*** Input ***
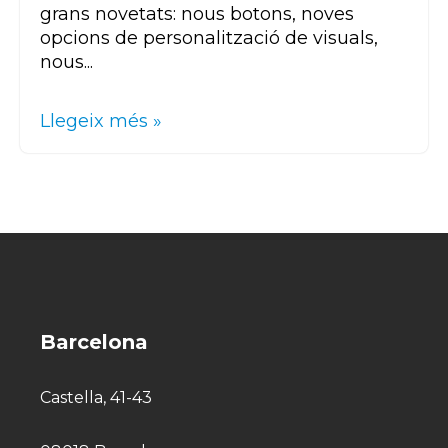
grans novetats: nous botons, noves
opcions de personalització de
visuals
,
nous...
Llegeix més »
Barcelona
Castella, 41-43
*** End of Input ***
Copy out the text lines from all of the material above word for word, keeping every line break, and leave the pictures out of your answer.

■ Response for this exercise
grans novetats: nous botons, noves
opcions de personalització de
visuals
,
nous...
Llegeix més »
Barcelona
Castella, 41-43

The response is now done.